Live Show the Love on "The Distance to Here"

Posted Jun 03, 1999 12:00 AM

What's so funny about peace, love and understanding? Absolutely nothing, according to Live frontman Ed Kowalczyk, who leads the "all you need is love" revolution on the quartet's new album, The Distance to Here, due out Oct. 5.| "There's gotta be some hope out there, and we as four people are pretty hopeful guys," explains Kowalczyk. "It's who we are and I just wanted to make a record that communicated that to people. I have a feeling the world needs that right now."


Kowalczyk says he came up with the cryptic album title because "it just kinda had a zen quality that I liked. I just kind of threw some words together and said, 'I like that,'" he says. "And then it started to take on its own life 'cause I started to kind of put it into context, put this record into our career, where we've been and where we are now.


"There's all sorts of stuff I wanna say generally about love and positivity and do it in an intense way," he adds. "And that's likening itself more back to our first album [1991's Mental Jewelry], which was very positive, sort of like, 'let's question everything. Let's burn it all down. Let's figure out what the hell is going on.' There is more of that energy [on the new album] but we're better songwriters. We're veteran road dudes. We play effortlessly. Back then it was much harder." The Distance to Here will be the band's first release since Secret Samadhi, released nearly two and a half years ago.


The York, Penn., vets let some of their skills rub off on new arrivals Michael Railton (Rusted Root, General Public) and Ed's brother Adam, who contribute organ and guitar, respectively, to the new album. "He plays just like me, it's weird," says Ed, regarding his brother, who, with Railton, will join the band on tour, allowing Ed to roam free on stage.


Kowalczyk says the sound on the new album is "simple but grand." "[Producer] Jerry Harrison's and my goal was to showcase the four players stronger than ever and then add things that were simple and organic but also did exactly what they needed to do," he says. For Distance the group wrote fifty songs but only recorded twenty.

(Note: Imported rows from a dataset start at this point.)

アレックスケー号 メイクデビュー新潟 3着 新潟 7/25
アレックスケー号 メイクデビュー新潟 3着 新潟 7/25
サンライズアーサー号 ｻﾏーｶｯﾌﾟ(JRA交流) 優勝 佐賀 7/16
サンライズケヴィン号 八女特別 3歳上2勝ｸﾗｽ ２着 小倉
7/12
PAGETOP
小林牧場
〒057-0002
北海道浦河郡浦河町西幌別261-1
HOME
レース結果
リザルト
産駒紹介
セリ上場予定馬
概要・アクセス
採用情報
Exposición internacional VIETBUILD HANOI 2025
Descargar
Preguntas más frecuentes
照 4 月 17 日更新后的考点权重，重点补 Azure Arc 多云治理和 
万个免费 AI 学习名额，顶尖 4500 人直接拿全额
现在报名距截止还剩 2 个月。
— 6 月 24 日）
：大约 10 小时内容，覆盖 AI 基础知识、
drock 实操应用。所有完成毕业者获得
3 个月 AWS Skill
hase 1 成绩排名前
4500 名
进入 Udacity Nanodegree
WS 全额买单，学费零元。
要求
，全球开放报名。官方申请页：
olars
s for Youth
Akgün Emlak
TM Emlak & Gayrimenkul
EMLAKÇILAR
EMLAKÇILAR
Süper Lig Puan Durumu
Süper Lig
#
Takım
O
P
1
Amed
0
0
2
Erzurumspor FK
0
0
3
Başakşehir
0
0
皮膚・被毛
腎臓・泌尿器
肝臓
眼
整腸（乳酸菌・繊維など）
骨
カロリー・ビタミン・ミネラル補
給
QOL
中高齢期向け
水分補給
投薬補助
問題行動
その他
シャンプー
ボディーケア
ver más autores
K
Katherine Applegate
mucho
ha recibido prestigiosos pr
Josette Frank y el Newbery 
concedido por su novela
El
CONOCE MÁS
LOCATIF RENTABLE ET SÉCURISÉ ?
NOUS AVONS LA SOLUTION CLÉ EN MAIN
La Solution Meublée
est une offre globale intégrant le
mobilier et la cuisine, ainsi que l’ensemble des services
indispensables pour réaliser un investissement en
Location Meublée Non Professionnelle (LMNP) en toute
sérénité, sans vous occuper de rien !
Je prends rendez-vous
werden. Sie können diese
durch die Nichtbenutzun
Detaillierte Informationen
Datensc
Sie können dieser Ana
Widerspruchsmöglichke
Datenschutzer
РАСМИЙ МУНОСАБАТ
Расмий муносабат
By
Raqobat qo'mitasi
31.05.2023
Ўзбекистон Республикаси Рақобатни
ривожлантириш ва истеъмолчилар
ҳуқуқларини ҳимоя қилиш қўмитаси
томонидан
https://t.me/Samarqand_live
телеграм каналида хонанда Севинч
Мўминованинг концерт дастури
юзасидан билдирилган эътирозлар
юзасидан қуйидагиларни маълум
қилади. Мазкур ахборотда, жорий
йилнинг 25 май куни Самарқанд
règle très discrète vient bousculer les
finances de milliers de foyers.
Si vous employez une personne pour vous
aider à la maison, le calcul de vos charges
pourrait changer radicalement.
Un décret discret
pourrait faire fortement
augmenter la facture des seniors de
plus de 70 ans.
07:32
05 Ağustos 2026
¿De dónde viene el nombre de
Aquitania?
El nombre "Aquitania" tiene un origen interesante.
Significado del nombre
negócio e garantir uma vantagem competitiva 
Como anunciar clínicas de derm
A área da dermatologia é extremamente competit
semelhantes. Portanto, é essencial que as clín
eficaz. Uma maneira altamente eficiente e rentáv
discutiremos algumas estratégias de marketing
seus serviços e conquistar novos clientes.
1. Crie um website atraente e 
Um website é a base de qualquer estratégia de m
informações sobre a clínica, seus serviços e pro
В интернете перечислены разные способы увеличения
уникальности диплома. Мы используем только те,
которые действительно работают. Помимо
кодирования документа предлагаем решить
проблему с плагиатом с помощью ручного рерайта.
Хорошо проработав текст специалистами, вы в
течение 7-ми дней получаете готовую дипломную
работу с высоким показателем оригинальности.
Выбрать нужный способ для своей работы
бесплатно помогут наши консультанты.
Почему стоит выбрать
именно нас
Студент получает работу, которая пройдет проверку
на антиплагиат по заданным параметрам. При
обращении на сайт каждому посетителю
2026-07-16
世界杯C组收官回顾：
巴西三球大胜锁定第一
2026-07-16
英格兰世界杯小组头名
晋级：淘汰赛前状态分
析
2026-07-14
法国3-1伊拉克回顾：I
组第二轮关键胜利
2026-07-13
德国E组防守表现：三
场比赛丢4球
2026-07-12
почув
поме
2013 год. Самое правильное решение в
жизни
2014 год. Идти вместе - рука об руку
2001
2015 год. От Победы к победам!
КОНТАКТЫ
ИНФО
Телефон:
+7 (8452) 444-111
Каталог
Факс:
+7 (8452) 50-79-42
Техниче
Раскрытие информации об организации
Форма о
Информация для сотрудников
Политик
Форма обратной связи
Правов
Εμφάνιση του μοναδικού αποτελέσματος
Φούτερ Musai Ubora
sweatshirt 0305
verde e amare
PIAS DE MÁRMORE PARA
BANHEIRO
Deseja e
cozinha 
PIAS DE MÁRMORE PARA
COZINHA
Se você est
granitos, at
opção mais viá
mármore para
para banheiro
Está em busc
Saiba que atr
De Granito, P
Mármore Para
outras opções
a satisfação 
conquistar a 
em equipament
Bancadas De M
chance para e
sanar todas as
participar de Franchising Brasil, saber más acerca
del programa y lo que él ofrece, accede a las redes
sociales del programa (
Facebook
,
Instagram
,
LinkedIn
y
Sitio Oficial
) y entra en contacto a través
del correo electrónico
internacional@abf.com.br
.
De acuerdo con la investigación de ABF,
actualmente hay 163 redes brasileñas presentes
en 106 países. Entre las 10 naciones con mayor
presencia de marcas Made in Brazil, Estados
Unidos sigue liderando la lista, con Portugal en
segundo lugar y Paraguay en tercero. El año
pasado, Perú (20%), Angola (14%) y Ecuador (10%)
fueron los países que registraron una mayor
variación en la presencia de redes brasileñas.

Lyrically, Kowalczyk says, "I really wanted a record that harkens back to the roots of rock & roll. I pulled a lot of influences, more than ever, from the late Sixties 'cause I really feel like this time -- even though we don't have Vietnam like they had to rally around -- we do have psychological warfare in this country and a sort of existential pain that could use a great rock record to rally around and a band like Live to shove some love in everyone's face and keep questioning things."